■ **Exercise brief**:
In the entries below, switch "jacket" to "coat" and leave everything else unchanged. Give back the text only, without the pictures.

Provided records section start

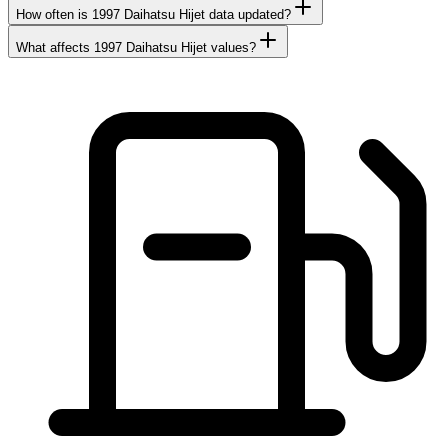
How often is 1997 Daihatsu Hijet data updated?
What affects 1997 Daihatsu Hijet values?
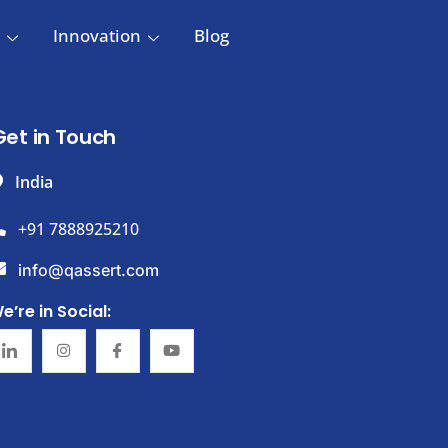
Innovation
Blog
Get in Touch
India
+91 7888925210
info@qassert.com
e’re in Social:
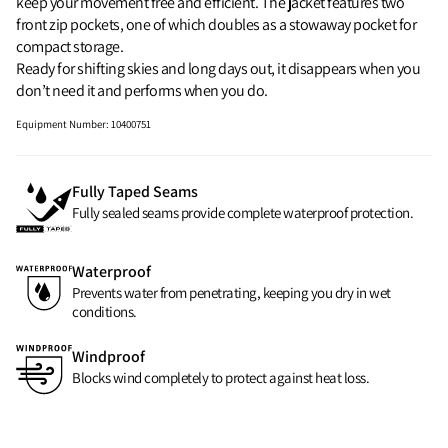
keep your movement free and efficient. The jacket features two
front zip pockets, one of which doubles as a stowaway pocket for
compact storage.
Ready for shifting skies and long days out, it disappears when you
don’t need it and performs when you do.
Equipment Number
:
10400751
Fully Taped Seams
Fully sealed seams provide complete waterproof protection.
Waterproof
Prevents water from penetrating, keeping you dry in wet
conditions.
Windproof
Blocks wind completely to protect against heat loss.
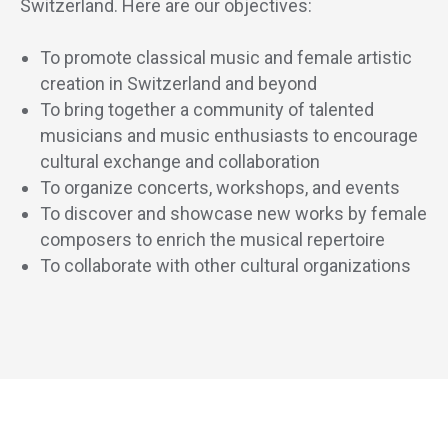
Switzerland. Here are our objectives:
To promote classical music and female artistic
creation in Switzerland and beyond
To bring together a community of talented
musicians and music enthusiasts to encourage
cultural exchange and collaboration
To organize concerts, workshops, and events
To discover and showcase new works by female
composers to enrich the musical repertoire
To collaborate with other cultural organizations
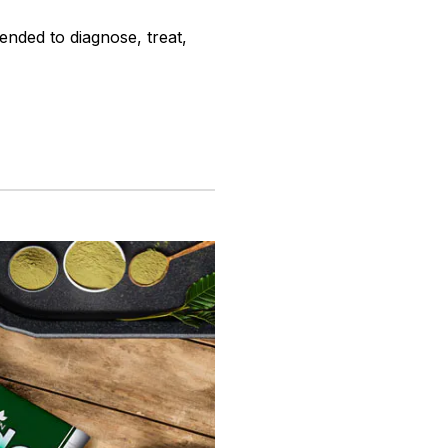
ended to diagnose, treat,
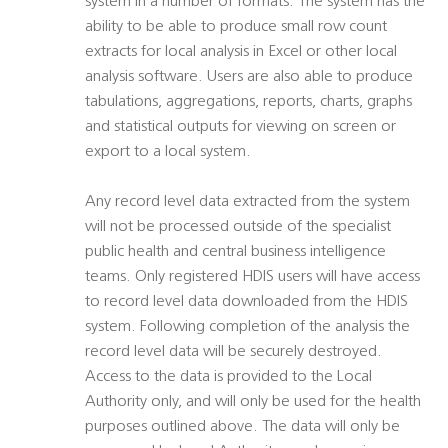
system in a number of formats. The system has the
ability to be able to produce small row count
extracts for local analysis in Excel or other local
analysis software. Users are also able to produce
tabulations, aggregations, reports, charts, graphs
and statistical outputs for viewing on screen or
export to a local system.
Any record level data extracted from the system
will not be processed outside of the specialist
public health and central business intelligence
teams. Only registered HDIS users will have access
to record level data downloaded from the HDIS
system. Following completion of the analysis the
record level data will be securely destroyed.
Access to the data is provided to the Local
Authority only, and will only be used for the health
purposes outlined above. The data will only be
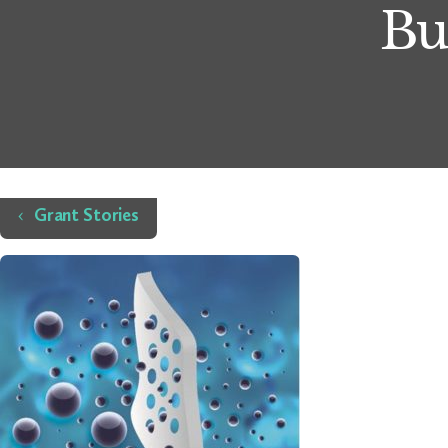
Bu
Home
Grant Stories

Provided records section end

■ **Reply to the exercise**:
How often is 1997 Daihatsu Hijet data updated?
What affects 1997 Daihatsu Hijet values?
Innovation
Blog
Get in Touch
India
+91 7888925210
info@qassert.com
e’re in Social:
keep your movement free and efficient. The coat features two
front zip pockets, one of which doubles as a stowaway pocket for
compact storage.
Ready for shifting skies and long days out, it disappears when you
don’t need it and performs when you do.
Equipment Number
:
10400751
Fully Taped Seams
Fully sealed seams provide complete waterproof protection.
Waterproof
Prevents water from penetrating, keeping you dry in wet
conditions.
Windproof
Blocks wind completely to protect against heat loss.
Switzerland. Here are our objectives:
To promote classical music and female artistic
creation in Switzerland and beyond
To bring together a community of talented
musicians and music enthusiasts to encourage
cultural exchange and collaboration
To organize concerts, workshops, and events
To discover and showcase new works by female
composers to enrich the musical repertoire
To collaborate with other cultural organizations
ended to diagnose, treat,
system in a number of formats. The system has the
ability to be able to produce small row count
extracts for local analysis in Excel or other local
analysis software. Users are also able to produce
tabulations, aggregations, reports, charts, graphs
and statistical outputs for viewing on screen or
export to a local system.
Any record level data extracted from the system
will not be processed outside of the specialist
public health and central business intelligence
teams. Only registered HDIS users will have access
to record level data downloaded from the HDIS
system. Following completion of the analysis the
record level data will be securely destroyed.
Access to the data is provided to the Local
Authority only, and will only be used for the health
purposes outlined above. The data will only be
Bu
Home
Grant Stories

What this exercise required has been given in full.